• [WHAT IS EXPECTED]: Each record must be reproduced exactly as it is shown.

Records from a dataset:

┄┄┄┄┄┄┄┄┄┄┄┄┄┄┄┄┄┄┄┄

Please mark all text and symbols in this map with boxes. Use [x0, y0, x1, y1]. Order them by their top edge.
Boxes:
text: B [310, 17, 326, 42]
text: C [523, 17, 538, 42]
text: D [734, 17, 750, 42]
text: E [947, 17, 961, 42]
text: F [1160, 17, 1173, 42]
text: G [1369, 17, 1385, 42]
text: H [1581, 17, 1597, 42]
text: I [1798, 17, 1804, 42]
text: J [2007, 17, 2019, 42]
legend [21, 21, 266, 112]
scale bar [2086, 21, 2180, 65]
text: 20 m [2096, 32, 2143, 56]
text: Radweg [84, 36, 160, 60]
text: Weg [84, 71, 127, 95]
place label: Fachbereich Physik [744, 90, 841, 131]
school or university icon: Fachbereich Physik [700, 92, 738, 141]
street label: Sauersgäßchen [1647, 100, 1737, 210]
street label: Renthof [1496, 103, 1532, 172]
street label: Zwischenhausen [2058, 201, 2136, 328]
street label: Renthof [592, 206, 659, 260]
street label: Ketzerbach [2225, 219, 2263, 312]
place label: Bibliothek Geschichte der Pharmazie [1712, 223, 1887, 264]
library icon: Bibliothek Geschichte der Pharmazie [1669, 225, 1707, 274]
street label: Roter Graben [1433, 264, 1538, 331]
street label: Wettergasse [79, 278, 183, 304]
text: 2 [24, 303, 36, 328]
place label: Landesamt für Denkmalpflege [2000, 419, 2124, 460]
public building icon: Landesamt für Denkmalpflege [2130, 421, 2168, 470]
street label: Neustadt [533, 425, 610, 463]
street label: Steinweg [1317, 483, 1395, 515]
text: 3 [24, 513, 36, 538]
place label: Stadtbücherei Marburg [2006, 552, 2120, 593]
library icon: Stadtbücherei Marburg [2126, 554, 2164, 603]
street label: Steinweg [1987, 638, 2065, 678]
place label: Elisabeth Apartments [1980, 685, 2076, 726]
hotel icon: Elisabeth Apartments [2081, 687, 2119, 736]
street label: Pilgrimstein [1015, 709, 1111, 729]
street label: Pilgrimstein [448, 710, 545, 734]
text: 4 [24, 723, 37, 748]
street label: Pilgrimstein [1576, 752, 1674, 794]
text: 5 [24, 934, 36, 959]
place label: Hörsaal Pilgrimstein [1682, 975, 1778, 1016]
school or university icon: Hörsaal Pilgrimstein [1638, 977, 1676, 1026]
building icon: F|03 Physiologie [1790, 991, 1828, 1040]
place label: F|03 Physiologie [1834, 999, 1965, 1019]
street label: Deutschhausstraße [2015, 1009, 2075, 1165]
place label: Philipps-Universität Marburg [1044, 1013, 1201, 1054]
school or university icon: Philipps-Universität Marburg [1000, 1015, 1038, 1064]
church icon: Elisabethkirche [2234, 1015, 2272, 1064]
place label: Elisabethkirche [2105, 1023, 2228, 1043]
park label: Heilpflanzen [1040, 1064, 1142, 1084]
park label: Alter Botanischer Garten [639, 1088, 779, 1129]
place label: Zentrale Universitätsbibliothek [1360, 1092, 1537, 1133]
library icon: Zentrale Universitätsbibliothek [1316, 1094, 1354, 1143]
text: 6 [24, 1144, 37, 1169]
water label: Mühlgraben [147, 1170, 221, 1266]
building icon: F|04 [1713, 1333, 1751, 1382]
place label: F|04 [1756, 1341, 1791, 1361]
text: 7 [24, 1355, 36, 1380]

┄┄┄┄┄┄┄┄┄┄┄┄┄┄┄┄┄┄┄┄

• [WRITTEN REPLY]:
Please mark all text and symbols in this map with boxes. Use [x0, y0, x1, y1]. Order them by their top edge.
Boxes:
text: B [310, 17, 326, 42]
text: C [523, 17, 538, 42]
text: D [734, 17, 750, 42]
text: E [947, 17, 961, 42]
text: F [1160, 17, 1173, 42]
text: G [1369, 17, 1385, 42]
text: H [1581, 17, 1597, 42]
text: I [1798, 17, 1804, 42]
text: J [2007, 17, 2019, 42]
legend [21, 21, 266, 112]
scale bar [2086, 21, 2180, 65]
text: 20 m [2096, 32, 2143, 56]
text: Radweg [84, 36, 160, 60]
text: Weg [84, 71, 127, 95]
place label: Fachbereich Physik [744, 90, 841, 131]
school or university icon: Fachbereich Physik [700, 92, 738, 141]
street label: Sauersgäßchen [1647, 100, 1737, 210]
street label: Renthof [1496, 103, 1532, 172]
street label: Zwischenhausen [2058, 201, 2136, 328]
street label: Renthof [592, 206, 659, 260]
street label: Ketzerbach [2225, 219, 2263, 312]
place label: Bibliothek Geschichte der Pharmazie [1712, 223, 1887, 264]
library icon: Bibliothek Geschichte der Pharmazie [1669, 225, 1707, 274]
street label: Roter Graben [1433, 264, 1538, 331]
street label: Wettergasse [79, 278, 183, 304]
text: 2 [24, 303, 36, 328]
place label: Landesamt für Denkmalpflege [2000, 419, 2124, 460]
public building icon: Landesamt für Denkmalpflege [2130, 421, 2168, 470]
street label: Neustadt [533, 425, 610, 463]
street label: Steinweg [1317, 483, 1395, 515]
text: 3 [24, 513, 36, 538]
place label: Stadtbücherei Marburg [2006, 552, 2120, 593]
library icon: Stadtbücherei Marburg [2126, 554, 2164, 603]
street label: Steinweg [1987, 638, 2065, 678]
place label: Elisabeth Apartments [1980, 685, 2076, 726]
hotel icon: Elisabeth Apartments [2081, 687, 2119, 736]
street label: Pilgrimstein [1015, 709, 1111, 729]
street label: Pilgrimstein [448, 710, 545, 734]
text: 4 [24, 723, 37, 748]
street label: Pilgrimstein [1576, 752, 1674, 794]
text: 5 [24, 934, 36, 959]
place label: Hörsaal Pilgrimstein [1682, 975, 1778, 1016]
school or university icon: Hörsaal Pilgrimstein [1638, 977, 1676, 1026]
building icon: F|03 Physiologie [1790, 991, 1828, 1040]
place label: F|03 Physiologie [1834, 999, 1965, 1019]
street label: Deutschhausstraße [2015, 1009, 2075, 1165]
place label: Philipps-Universität Marburg [1044, 1013, 1201, 1054]
school or university icon: Philipps-Universität Marburg [1000, 1015, 1038, 1064]
church icon: Elisabethkirche [2234, 1015, 2272, 1064]
place label: Elisabethkirche [2105, 1023, 2228, 1043]
park label: Heilpflanzen [1040, 1064, 1142, 1084]
park label: Alter Botanischer Garten [639, 1088, 779, 1129]
place label: Zentrale Universitätsbibliothek [1360, 1092, 1537, 1133]
library icon: Zentrale Universitätsbibliothek [1316, 1094, 1354, 1143]
text: 6 [24, 1144, 37, 1169]
water label: Mühlgraben [147, 1170, 221, 1266]
building icon: F|04 [1713, 1333, 1751, 1382]
place label: F|04 [1756, 1341, 1791, 1361]
text: 7 [24, 1355, 36, 1380]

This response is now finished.